The smiling face of a Guy Fawkes mask has appeared on the doors and windows of vacant commercial properties around Prince Rupert's downtown core.

The vexing vaudevillian visage on the poster is a symbol adopted from V for Vendetta, a graphic novel by Alan Moore, by the Internet activism group Anonymous. The poster shows a URL for a planning-website for “Operation Onslaught;” apparently the next mission being planned for the end of the month.

The “Operation Onslaught” that the posters are promoting is more of a awareness campaign when compared to the other of the groups' operations. The hacktivist group is calling Onslaught its “first ever large-scale community event.”

According to the website from the poster, people are being encouraged to print off their own posters, stencils or stickers and plaster them all over major centres in their home cities on the night of July 30. The goal is to remind people “that freedom is alive in all of us and Anonymous is here to make sure people are heard. Let everyone know that change is on the way.”

While that may sound like idle talk to some, Anonymous has been extremely successful into turning ideas of this kind into action with an collective of leaderless, nameless, young, internet-savvy volunteers from all over the world. Their use of hacking and other Internet tricks to promote their ideals caused the coining of the word “hacktivist,” to describe them and similar groups.

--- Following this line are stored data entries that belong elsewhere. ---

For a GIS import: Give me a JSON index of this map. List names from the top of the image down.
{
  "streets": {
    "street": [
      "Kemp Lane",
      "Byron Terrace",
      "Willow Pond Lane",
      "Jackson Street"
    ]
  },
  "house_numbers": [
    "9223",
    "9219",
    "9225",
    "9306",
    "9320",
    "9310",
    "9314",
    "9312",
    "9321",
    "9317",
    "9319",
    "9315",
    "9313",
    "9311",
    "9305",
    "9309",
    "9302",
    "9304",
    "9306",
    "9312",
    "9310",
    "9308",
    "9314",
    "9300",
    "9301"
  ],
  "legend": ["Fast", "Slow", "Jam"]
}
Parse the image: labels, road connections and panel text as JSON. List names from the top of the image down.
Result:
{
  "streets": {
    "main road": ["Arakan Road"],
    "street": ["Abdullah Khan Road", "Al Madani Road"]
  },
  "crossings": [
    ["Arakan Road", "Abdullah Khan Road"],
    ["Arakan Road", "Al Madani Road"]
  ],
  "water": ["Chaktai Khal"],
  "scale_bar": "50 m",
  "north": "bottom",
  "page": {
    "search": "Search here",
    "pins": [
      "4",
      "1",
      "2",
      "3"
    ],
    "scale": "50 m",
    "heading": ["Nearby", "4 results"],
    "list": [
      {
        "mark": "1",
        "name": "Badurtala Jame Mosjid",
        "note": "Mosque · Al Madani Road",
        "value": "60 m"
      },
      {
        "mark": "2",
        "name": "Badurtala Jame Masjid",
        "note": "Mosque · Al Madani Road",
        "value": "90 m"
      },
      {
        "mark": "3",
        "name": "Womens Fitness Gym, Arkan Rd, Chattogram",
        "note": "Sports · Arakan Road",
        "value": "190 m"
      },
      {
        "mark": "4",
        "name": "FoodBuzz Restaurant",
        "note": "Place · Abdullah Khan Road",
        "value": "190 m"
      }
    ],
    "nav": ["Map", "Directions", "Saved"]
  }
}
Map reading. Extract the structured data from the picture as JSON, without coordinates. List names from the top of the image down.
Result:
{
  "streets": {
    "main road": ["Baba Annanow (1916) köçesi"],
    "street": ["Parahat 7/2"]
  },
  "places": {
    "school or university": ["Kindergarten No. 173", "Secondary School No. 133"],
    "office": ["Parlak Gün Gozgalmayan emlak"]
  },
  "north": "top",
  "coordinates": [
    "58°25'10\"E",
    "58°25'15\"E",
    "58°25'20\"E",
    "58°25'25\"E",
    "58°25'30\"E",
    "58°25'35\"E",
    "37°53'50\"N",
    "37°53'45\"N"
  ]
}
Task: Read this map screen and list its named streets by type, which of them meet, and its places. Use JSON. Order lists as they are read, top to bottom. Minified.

Anonymous has been around for several years but until last year was not known outside of Internet enthusiasts and the governments, companies and organizations that the group has targeted for its “operations. “

That all changed when Anonymous put motion “Operation Payback,” which targeted Master Card and Visa with denial of service attacks late last year after the credit card companies decided to stop processing donations to Wikileaks during the controversy over the diplomatic documents that Wikileaks published for all the world to see. Anonymous members bombarded the companys' websites en masse with requests eating up the sites bandwidth and causing them to either crash or slow down to a crawl.

Operation Onslaught may be a response to the pressure being put on Anonymous by authorities since it proved itself to be a more legitimate threat to companies and governments than just a bunch of idealistic kids with computers. Earlier this week 14 people in the US were arrested in suspicion of being involved in Operation Payback, people have also been arrested in Spain, Holland, Australia and the UK. US senator John McCain also called this week for congressional hearings on Anonymous and other hactivist groups like Luls Sec.

The signs indicate that at least one person in Prince Rupert is already trying to recruit others into participating in Operation Onslaught, but will a campaign on the Internet spill out onto the walls of Prince Rupert? We'll have to wait for the morning of July 31 to see.